(Page-level text extractions)
[Start of section]

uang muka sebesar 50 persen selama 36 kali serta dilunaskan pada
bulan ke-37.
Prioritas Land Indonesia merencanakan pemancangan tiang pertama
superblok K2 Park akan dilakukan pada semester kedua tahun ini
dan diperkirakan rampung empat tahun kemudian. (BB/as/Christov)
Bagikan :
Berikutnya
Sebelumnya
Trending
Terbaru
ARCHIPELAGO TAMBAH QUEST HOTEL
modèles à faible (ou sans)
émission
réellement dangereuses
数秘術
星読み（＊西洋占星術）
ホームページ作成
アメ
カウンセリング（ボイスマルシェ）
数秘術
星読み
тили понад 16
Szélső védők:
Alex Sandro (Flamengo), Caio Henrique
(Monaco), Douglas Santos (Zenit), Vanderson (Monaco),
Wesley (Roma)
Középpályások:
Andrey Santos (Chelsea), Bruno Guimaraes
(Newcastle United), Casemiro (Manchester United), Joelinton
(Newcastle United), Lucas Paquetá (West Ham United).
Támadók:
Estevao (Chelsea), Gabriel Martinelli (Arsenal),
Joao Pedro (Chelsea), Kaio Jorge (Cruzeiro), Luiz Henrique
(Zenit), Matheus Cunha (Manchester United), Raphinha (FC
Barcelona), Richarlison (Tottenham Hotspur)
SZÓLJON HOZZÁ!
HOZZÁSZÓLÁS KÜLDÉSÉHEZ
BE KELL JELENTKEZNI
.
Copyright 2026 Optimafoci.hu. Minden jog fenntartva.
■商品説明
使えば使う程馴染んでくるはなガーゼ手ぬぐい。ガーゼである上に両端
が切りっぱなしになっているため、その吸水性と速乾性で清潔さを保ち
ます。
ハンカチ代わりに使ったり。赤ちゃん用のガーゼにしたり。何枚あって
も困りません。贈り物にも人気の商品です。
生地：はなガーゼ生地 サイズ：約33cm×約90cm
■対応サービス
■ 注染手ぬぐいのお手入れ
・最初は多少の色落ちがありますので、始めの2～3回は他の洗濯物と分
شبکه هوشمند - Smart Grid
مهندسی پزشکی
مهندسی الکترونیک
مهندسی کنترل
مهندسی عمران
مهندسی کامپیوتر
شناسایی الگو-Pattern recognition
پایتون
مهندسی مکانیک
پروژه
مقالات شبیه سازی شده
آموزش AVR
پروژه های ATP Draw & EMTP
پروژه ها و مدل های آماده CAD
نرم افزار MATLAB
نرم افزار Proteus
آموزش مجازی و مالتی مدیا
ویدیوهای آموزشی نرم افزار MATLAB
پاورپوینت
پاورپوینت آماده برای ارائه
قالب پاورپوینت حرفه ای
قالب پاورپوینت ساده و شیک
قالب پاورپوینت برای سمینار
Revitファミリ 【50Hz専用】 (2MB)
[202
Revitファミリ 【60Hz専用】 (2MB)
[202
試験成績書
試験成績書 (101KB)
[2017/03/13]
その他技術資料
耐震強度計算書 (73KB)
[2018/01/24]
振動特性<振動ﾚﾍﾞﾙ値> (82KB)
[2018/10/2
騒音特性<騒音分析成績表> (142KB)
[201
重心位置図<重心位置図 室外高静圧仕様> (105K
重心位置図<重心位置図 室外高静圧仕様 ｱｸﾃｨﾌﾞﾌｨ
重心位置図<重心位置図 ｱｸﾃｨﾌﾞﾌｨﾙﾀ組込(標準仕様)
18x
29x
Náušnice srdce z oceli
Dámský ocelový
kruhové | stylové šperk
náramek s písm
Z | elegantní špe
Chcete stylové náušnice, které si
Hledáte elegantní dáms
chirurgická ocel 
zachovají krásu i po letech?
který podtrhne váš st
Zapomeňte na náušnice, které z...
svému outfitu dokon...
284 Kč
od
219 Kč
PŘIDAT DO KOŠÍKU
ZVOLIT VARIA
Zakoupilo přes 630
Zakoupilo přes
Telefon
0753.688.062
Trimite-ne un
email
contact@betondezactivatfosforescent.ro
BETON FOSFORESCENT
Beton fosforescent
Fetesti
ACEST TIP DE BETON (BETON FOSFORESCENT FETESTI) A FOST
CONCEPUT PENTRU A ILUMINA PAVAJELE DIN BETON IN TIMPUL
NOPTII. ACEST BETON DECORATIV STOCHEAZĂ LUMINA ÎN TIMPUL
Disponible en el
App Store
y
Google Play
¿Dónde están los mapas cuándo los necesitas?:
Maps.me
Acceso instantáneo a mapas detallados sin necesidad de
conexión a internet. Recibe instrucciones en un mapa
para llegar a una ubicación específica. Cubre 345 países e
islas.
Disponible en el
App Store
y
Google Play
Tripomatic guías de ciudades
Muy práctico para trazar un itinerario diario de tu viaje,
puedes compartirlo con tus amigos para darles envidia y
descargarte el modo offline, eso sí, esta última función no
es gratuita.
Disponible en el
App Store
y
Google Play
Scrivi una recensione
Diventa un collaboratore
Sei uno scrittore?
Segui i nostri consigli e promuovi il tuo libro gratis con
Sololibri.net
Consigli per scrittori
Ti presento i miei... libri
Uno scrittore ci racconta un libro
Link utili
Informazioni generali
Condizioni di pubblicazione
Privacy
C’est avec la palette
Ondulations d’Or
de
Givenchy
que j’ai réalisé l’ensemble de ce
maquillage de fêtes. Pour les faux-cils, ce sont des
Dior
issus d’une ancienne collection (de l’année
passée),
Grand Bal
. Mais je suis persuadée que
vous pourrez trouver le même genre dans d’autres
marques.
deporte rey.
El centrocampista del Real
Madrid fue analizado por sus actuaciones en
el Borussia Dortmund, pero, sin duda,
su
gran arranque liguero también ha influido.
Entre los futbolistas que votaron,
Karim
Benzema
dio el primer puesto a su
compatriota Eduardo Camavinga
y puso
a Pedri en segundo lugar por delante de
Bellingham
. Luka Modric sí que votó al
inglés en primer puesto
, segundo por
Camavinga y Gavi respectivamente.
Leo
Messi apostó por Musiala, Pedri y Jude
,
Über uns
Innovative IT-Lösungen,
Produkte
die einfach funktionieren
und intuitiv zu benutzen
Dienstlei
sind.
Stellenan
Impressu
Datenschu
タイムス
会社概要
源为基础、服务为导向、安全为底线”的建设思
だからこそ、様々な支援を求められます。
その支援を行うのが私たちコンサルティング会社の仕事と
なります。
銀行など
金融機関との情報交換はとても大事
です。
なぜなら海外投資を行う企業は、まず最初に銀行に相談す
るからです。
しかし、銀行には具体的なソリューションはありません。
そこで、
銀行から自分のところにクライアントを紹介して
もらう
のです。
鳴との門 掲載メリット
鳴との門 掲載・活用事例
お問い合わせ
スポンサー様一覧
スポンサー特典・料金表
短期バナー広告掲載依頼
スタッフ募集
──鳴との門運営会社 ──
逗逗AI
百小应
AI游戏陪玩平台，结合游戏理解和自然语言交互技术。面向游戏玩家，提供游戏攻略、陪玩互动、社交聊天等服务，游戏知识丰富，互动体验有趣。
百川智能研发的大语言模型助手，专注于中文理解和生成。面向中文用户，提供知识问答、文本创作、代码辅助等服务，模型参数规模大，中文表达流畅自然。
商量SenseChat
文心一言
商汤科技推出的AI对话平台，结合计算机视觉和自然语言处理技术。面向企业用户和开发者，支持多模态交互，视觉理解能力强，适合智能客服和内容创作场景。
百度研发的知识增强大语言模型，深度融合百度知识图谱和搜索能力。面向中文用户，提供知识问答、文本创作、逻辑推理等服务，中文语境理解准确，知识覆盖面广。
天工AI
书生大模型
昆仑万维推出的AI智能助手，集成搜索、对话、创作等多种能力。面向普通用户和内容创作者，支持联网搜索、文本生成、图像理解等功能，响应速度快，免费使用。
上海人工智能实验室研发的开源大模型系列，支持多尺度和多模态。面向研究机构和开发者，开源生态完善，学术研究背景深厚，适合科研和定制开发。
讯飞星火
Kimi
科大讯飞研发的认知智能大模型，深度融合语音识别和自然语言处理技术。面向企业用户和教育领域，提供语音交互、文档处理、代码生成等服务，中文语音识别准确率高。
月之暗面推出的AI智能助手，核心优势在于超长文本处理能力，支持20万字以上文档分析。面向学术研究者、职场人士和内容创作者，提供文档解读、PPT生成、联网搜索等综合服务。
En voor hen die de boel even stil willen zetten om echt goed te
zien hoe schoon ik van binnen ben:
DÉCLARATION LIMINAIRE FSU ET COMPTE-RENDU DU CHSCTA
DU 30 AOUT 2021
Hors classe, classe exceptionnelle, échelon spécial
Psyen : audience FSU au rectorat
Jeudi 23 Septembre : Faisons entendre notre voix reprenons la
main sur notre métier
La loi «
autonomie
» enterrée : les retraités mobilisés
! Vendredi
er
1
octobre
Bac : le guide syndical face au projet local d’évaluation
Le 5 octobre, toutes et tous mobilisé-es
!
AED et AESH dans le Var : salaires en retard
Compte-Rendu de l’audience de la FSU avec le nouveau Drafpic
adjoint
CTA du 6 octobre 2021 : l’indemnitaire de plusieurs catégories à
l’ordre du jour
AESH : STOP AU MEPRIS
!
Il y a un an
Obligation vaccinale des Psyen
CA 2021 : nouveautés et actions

[End of section]

→ Instructions to follow: What is asked for is an exact copy of the lines above from the one containing "(Monaco), Douglas Santos" through the one containing "SZÓLJON HOZZÁ!", and only those.

→ Answer box:
(Monaco), Douglas Santos (Zenit), Vanderson (Monaco),
Wesley (Roma)
Középpályások:
Andrey Santos (Chelsea), Bruno Guimaraes
(Newcastle United), Casemiro (Manchester United), Joelinton
(Newcastle United), Lucas Paquetá (West Ham United).
Támadók:
Estevao (Chelsea), Gabriel Martinelli (Arsenal),
Joao Pedro (Chelsea), Kaio Jorge (Cruzeiro), Luiz Henrique
(Zenit), Matheus Cunha (Manchester United), Raphinha (FC
Barcelona), Richarlison (Tottenham Hotspur)
SZÓLJON HOZZÁ!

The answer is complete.